Task directions ▸ In the listing below, a line holding "camera: 30 degrees right, 10 degrees up" and a line holding "(643, 272) = (469, 261): green" mark the range. Retype both exactly, with all lines between them.

Records to use ▸
________________

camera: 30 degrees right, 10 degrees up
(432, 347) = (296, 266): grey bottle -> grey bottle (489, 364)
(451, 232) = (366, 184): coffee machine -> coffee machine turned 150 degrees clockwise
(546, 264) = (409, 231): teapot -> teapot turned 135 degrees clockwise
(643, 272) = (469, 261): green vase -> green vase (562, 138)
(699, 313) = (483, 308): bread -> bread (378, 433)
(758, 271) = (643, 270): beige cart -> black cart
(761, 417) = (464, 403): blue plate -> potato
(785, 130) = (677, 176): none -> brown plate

________________

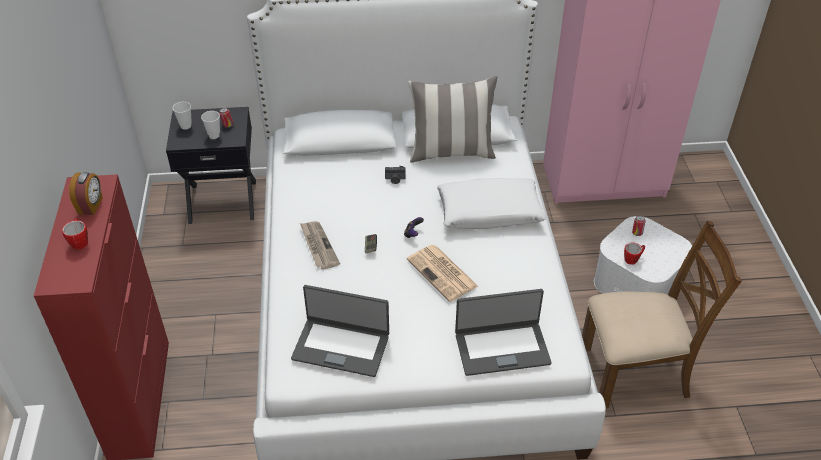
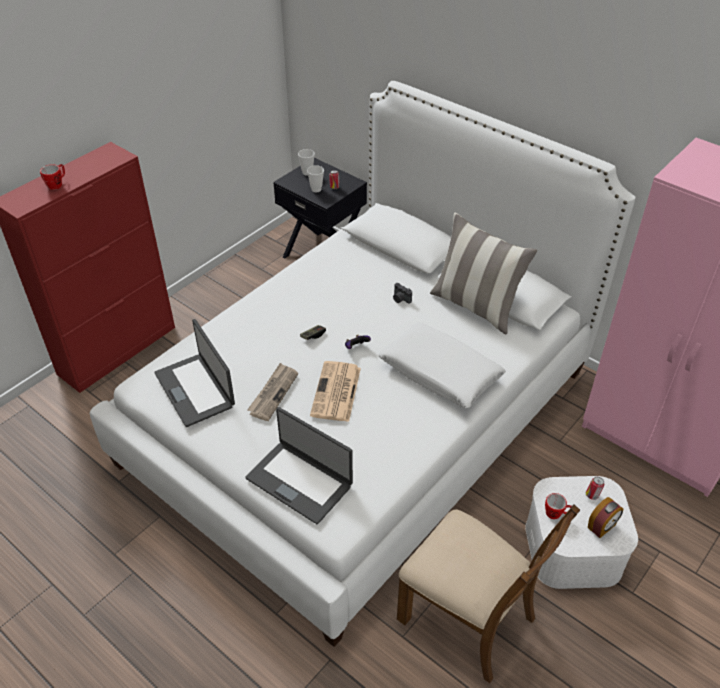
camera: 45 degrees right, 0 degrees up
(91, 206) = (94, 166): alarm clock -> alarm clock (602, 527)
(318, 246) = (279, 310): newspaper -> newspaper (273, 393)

________________

Written solution ▸
camera: 30 degrees right, 10 degrees up
(432, 347) = (296, 266): grey bottle -> grey bottle (489, 364)
(451, 232) = (366, 184): coffee machine -> coffee machine turned 150 degrees clockwise
(546, 264) = (409, 231): teapot -> teapot turned 135 degrees clockwise
(643, 272) = (469, 261): green vase -> green vase (562, 138)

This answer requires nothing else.